Apple's ambitions have grown in terms of market share as well. In data from market research firm Counterpoint Research, Apple ranked No. 1 in 2025 with a 20% share of global smartphone shipments. If Apple had long been called the "king of profit," taking a substantial portion of the global smartphone industry's profits, it is now moving to claim the title of "king of units sold." A further lift in share in the budget market could make services revenue grow exponentially.

◇ Expanding budget models cuts both ways

Even so, expanding budget models is a double-edged sword for Apple. As prices go down, consumers compare specs more carefully. For example, unlike the iPhone 17, which supports a 120Hz refresh rate display, the iPhone 17e maintains a fixed 60Hz refresh rate. If such visible "tier splits" remain, the perception that "a budget model is a budget model after all" can harden. For the MacBook Neo as well, the moment features dropped to hit the price point come to the fore, expectations for "Apple-like completeness" could backfire.

The service expansion strategy itself also ties into regulatory risks. As antitrust pressure grows over App Store fees, payment rules, and ecosystem lock-in, services become both the "engine of growth" and the "target under fire." Apple's reason for broadening its base with budget models is clear, but designing that expansion so it does not clash with the trust of a premium brand could be a tougher task. The key is units sold. More money comes "after that" than from the margin on a single device. As revenue from services spanning apps, subscriptions, payments, and cloud grows, Apple's most important key performance indicator (KPI) is redefined not as the premium image itself but as the user pool of the ecosystem.
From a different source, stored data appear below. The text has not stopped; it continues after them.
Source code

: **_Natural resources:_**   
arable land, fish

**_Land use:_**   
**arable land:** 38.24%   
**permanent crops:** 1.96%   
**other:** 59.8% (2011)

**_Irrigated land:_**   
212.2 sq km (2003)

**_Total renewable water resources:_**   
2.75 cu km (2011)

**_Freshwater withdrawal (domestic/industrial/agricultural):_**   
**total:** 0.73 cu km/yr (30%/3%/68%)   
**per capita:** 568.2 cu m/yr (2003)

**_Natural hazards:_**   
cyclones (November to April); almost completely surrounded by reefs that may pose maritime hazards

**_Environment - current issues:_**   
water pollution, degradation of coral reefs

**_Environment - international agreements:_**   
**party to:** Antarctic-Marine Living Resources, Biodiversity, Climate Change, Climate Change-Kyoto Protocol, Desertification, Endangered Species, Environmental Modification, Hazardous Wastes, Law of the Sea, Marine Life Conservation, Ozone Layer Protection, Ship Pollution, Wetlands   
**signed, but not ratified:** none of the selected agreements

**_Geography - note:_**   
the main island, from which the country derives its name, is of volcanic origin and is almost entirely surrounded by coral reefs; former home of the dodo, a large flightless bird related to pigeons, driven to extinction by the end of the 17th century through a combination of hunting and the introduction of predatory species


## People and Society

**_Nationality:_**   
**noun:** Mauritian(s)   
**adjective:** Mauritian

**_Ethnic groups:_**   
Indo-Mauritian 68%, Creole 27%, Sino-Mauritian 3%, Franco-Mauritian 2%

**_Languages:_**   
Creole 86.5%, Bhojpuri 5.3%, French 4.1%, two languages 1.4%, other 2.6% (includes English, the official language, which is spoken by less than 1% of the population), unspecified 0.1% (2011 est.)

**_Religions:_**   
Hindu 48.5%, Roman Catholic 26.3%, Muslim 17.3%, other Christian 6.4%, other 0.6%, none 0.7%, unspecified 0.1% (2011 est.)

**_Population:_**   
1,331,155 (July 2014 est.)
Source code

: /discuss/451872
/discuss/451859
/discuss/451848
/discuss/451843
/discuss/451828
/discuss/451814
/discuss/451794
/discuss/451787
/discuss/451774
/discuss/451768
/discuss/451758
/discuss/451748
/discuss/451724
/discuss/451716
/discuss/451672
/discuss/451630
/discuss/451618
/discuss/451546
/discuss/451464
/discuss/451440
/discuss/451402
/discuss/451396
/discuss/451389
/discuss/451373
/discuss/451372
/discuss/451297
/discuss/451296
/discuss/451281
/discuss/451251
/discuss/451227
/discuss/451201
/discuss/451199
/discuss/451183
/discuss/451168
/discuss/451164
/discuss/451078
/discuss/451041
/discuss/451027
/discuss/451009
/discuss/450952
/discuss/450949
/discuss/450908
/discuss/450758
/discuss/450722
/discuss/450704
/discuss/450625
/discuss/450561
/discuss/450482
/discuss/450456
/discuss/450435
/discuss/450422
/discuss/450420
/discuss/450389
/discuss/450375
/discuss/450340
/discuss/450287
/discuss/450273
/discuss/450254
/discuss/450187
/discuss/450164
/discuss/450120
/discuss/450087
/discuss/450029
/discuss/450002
In other words, budget is not the opposite of premium; it becomes the growth engine of the services era.

Kim Kyung-won, a distinguished professor in the Department of Business Administration at Sejong University, said, "It appears Apple aims to build a robust base of long-term customers in the budget market who, through user growth, will drive services and content payments," adding, "What matters for Apple is not how many new users it attracts, but how long they remain within Apple's ecosystem."